By design, election computers don't connect to the Internet for this very reason. Hackers can do anything.
They might not be connected to internet but all that data aka:records info can easily (i assume) be siphoned off onto flash memory or a lappy at the very least, then fired out onto the world web. I worked polling places and they series the total of machines to a single source (offline of course) (intranet) then do a printout of the tally. It's one way the News snoops get their scoop to the local radio-tv but that is usually done at the courthouse where the units are gathered after everything is done for the day. Where it goes after that is anybody's guess.

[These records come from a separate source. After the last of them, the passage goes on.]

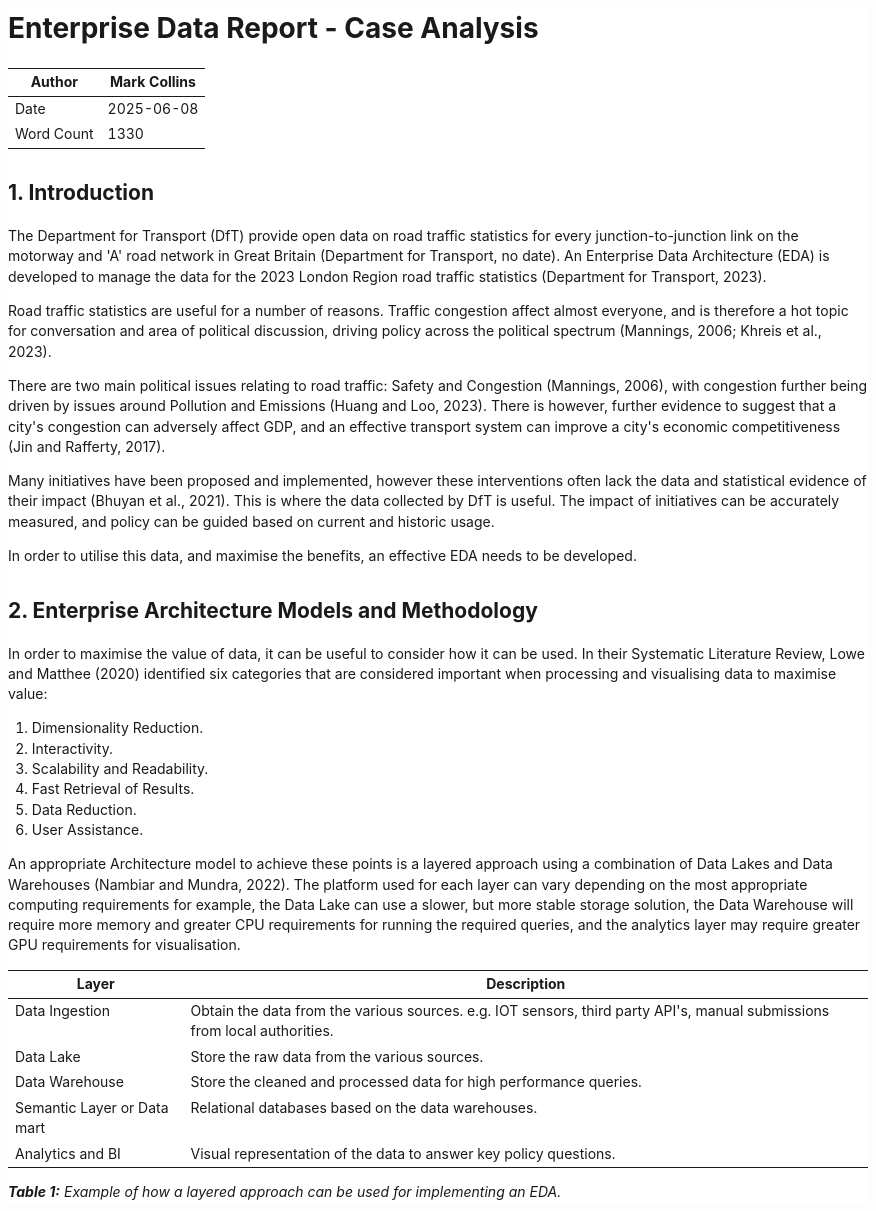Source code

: # Enterprise Data Report - Case Analysis


| Author     | Mark Collins |
| ---------- | ------------ |
| Date       | 2025-06-08   |
| Word Count | 1330         |
## 1. Introduction

The Department for Transport (DfT) provide open data on road traffic statistics for every junction-to-junction link on the motorway and 'A' road network in Great Britain (Department for Transport, no date). An Enterprise Data Architecture (EDA) is developed to manage the data for the 2023 London Region road traffic statistics (Department for Transport, 2023).

Road traffic statistics are useful for a number of reasons. Traffic congestion affect almost everyone, and is therefore a hot topic for conversation and area of political discussion, driving policy across the political spectrum (Mannings, 2006; Khreis et al., 2023).

There are two main political issues relating to road traffic: Safety and Congestion (Mannings, 2006), with congestion further being driven by issues around Pollution and Emissions (Huang and Loo, 2023). There is however, further evidence to suggest that a city's congestion can adversely affect GDP, and an effective transport system can improve a city's economic competitiveness (Jin and Rafferty, 2017).

Many initiatives have been proposed and implemented, however these interventions often lack the data and statistical evidence of their impact (Bhuyan et al., 2021). This is where the data collected by DfT is useful. The impact of initiatives can be accurately measured, and policy can be guided based on current and historic usage.

In order to utilise this data, and maximise the benefits, an effective EDA needs to be developed.

## 2. Enterprise Architecture Models and Methodology

In order to maximise the value of data, it can be useful to consider how it can be used. In their Systematic Literature Review, Lowe and Matthee (2020) identified six categories that are considered important when processing and visualising data to maximise value:
1. Dimensionality Reduction.
2. Interactivity.
3. Scalability and Readability.
4. Fast Retrieval of Results.
5. Data Reduction.
6. User Assistance. 

An appropriate Architecture model to achieve these points is a layered approach using a combination of Data Lakes and Data Warehouses (Nambiar and Mundra, 2022). The platform used for each layer can vary depending on the most appropriate computing requirements for example, the Data Lake can use a slower, but more stable storage solution, the Data Warehouse will require more memory and greater CPU requirements for running the required queries, and the analytics layer may require greater GPU requirements for visualisation.

| Layer                       | Description                                                                                                               |
| --------------------------- | ------------------------------------------------------------------------------------------------------------------------- |
| Data Ingestion              | Obtain the data from the various sources. e.g. IOT sensors, third party API's, manual submissions from local authorities. |
| Data Lake                   | Store the raw data from the various sources.                                                                              |
| Data Warehouse              | Store the cleaned and processed data for high performance queries.                                                        |
| Semantic Layer or Data mart | Relational databases based on the data warehouses.                                                                        |
| Analytics and BI            | Visual representation of the data to answer key policy questions.                                                         |
_**Table 1:** Example of how a layered approach can be used for implementing an EDA._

Seems silly they didn't secure away the records after official tally to a private locale/system wherever, but it doesn't come as a shock with so many shady actors floating around these days.
@EASTER I watched a documentary about those polling machines, they were windows machines, the votes were recorded in a plain .txt file lol. The documentary showed how anyone with access to it could change the result tally and no one would know.
I honestly believe that. It's the PERSON(s) charged with that particular responsibility to see to it that tally data/results are managed and secured on the up and up, or sure, like anything else, access to it can be as simple as sticking a finger in the icing of a cake. You guys know me and many are like me. I always wondered when I worked vote days IF someone with some clever device could gleen data from inside those units via a device designed to communicate with that particular vendor's electro-machine brand, IF the design makeup internally was such as could make that possible. Seems i can't be around any device without always exhibiting in mind some great suspicion, unfounded or not
@EASTER if people like us can think of it, regardless of what it is and if it is possible to do it, you can bet your bottom dollar, someone, with something to gain by doing it, has already done it.